CC doctrine prioritizes destroying the enemy's strategic mobility, making jumpships a higher priority target than warships. As a consequence, a jumpship heavy fleet (like the TH) could find itself forced to defend a (relatively) fixed position (the location of the jumpship fleet) against the Lie Ren limiting tactical flexibility.
A simple tactic moving beyond the wall of battle is a sacrifice play: detach a ship or a squad to pursue the Lie Ren while the fleet moves on. The Li Ren might eventually kill off the sacrificial ships, but that gives the other ships a huge head start in going wherever they are going. Alternatively, the Lie Ren could dodge the sacrifice play to pursue the main body of the fleet, but that takes up significant time.
W.r.t. the fighter approach, part of the reason why the Lie Ren is so large is to achieve invulnerability to fighter scale weapons. If we were playing with standard BT rules, that would not work. (On the other hand carrier tactics are overwhelming, so I don't think that's a mistake...)
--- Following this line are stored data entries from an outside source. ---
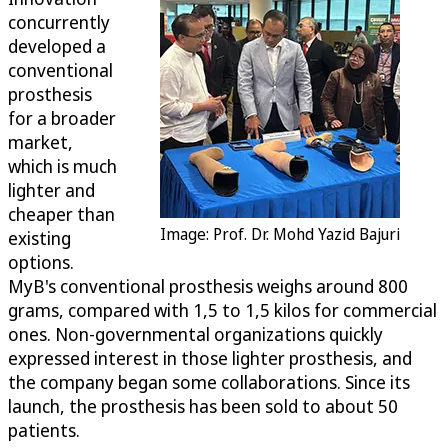
concurrently
developed a
conventional
prosthesis
for a broader
market,
which is much
lighter and
cheaper than
Image: Prof. Dr. Mohd Yazid Bajuri
existing
options.
MyB's conventional prosthesis weighs around 800
grams, compared with 1,5 to 1,5 kilos for commercial
ones. Non-governmental organizations quickly
expressed interest in those lighter prosthesis, and
the company began some collaborations. Since its
launch, the prosthesis has been sold to about 50
patients.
W.r.t. crews getting exhausted, that seems very plausible. Both sides would be suffering here. I'd estimate the elite side has an edge in combat under equal levels of exhaustion, but at some point rest would certainly be required. If the Lie Ren disengages periodically for rest breaks, combat stretches out over significantly more time than a day.
It must be said though that bad luck or a bad tactical decision could easily destroy the Lie Ren. Jumping into a pirate point where the enemy happens to be, turning left when you should have turned up, misjudging enemy ship speed & location, etc... are all very natural failure modes. How far does it manage to go before a critical mistake is made?
Incidentally, the "easy" counter to the Lie Ren is to just have a slower ship with more LNGs and armor. The FS already halfway does this.